Published at The Dales Report
By Shadd Dales
Mydecine Innovations Group (NEO: MYCO) is a company we’ve been watching closely over the past several months. The company was just recently listed on the NEO stock exchange, and we had CSO Rob Roscow by to speak with us recently on about Mydecine’s phase 2 clinical trials on PTSD. To learn more, we’ve also invited Dr. Rakesh Jetley, Mydecine Chief Medical Officer, to discuss how in his perspective, a psychedelic experience may not just be key for treating PTSD but may teach us a great deal about how psychedelics make the brain open to new ideas.
Here’s a few of the highlights:
“Something unique” about veterans and combat veterans
Dr. Jetley “came to the trauma world naturally,” he says. He served for 31 years in the military, and in that time, he was deployed to Rwanda, the middle east, and Kandahar. He experienced firsthand the feeling of helplessness that even missions of peacekeeping can bring in the face of atrocities. “All of those kinds of operational experiences take a toll in different ways on people,” Jetley says.
Around 2000, the Canadian armed forces began PTSD clinics, and Dr. Jetley worked closely with them as Director and psychiatrist. He began with all the best evidence-based treatments and practices to treat PTSD. However, after a number of years, Jetley says “you become the second opinion guy.” The failure to treat some cases of PTSD made him open to exploring treatment combined with a psychedelic experience.
Jetley emphasizes he’s not trying to diminish the suffering of victims of sexual trauma, physical violence, or motor accidents. But the reality is that combat veterans in particular responded less well to evidence-based treatments currently available – as many as half of the veteran patients responded poorly or not at all.
What makes them so different?
PTSD in combat veterans is complicated, and there is no one reason to blame as the cause for current modes of PTSD treatment being ineffective. Jetley says that the nature of the trauma could be a factor, that there are multiple traumas over a time as opposed a single episode. It could be that it’s coupled with traumatic grief if they have lost colleagues while serving. Or it could be a newer concept that Dr. Jetley says he and some of his peers have been exploring, which they call “moral injury” – guilt and shame coming from transgressions witnessed or things they haven’t done.

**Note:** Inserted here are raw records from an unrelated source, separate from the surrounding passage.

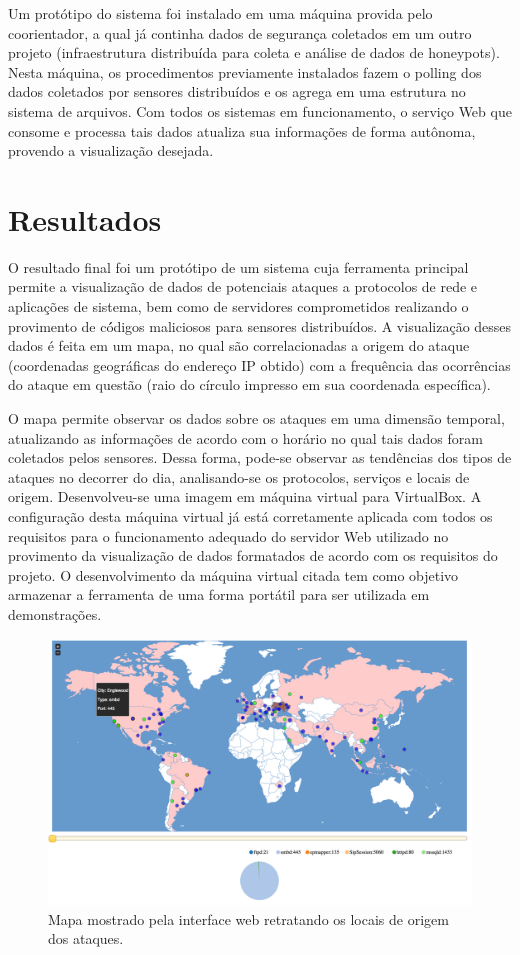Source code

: \documentclass[Portuguese]
{ic-tese-v2}
\begin{document}
Um protótipo do sistema foi instalado em uma máquina provida pelo coorientador, a qual já continha dados de segurança coletados em um outro projeto (infraestrutura distribuída para coleta e análise de dados de honeypots). Nesta máquina, os procedimentos previamente instalados fazem o polling dos dados coletados por sensores distribuídos e os agrega em uma estrutura no sistema de arquivos. Com todos os sistemas em funcionamento, o serviço Web que consome e processa tais dados atualiza sua informações de forma autônoma, provendo a visualização desejada.

\chapter{Resultados}
O resultado final foi um protótipo de um sistema cuja ferramenta principal permite a visualização de dados de potenciais ataques a protocolos de rede e aplicações de sistema, bem como de servidores comprometidos realizando o provimento de có́digos maliciosos para sensores distribuídos. A visualização desses dados é feita em um mapa, no qual são correlacionadas a origem do ataque (coordenadas geográficas do endereço IP obtido) com a frequência das ocorrências do ataque em questão (raio do círculo impresso em sua coordenada específica).

O mapa permite observar os dados sobre os ataques em uma dimensão temporal, atualizando as informações de acordo com o horário no qual tais dados foram coletados pelos sensores. Dessa forma, pode-se observar as tendências dos tipos de ataques no decorrer do dia, analisando-se os protocolos, serviços e locais de origem.
Desenvolveu-se uma imagem em máquina virtual para VirtualBox. A configuração desta máquina virtual já está corretamente aplicada com todos os requisitos para o funcionamento adequado do servidor Web utilizado no provimento da visualização de dados formatados de acordo com os requisitos do projeto. O desenvolvimento da máquina virtual citada tem como objetivo armazenar a ferramenta de uma forma portátil para ser utilizada em demonstrações. 

\begin{figure}
\center
\includegraphics[width=1\textwidth]{figs/mapa.png}
\caption{Mapa mostrado pela interface web retratando os locais de origem dos ataques.}
\label{fig:mapa}
\end{figure}
\end{document}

There’s also complications that arise due to ethos and conditioning. A soldier’s ethos, Jetley says, is mission first, family second, ‘me’ third. And when you become ill or injured, you have to reverse that pyramid, put yourself even ahead of your family.
How a psychedelic experience might help veterans suffering from PTSD
That ethos is why Dr. Jetley says “… we have trouble accessing the emotions, the feelings, just partly based on the psyche, based on the conditioning, based on how they’re trained.” So Jetley thought a psychedelic might cause necessary changes in brain and perspective. Veterans with PTSD are being given one to three psychedelic experiences over a few weeks or months coupled with psychotherapy.
The results so far? “We’ve never seen something like this before,” Jetley says. The psychedelic experience combined with psychotherapy and more traditional psychotherapeutic techniques seems to hold better and make lasting changes.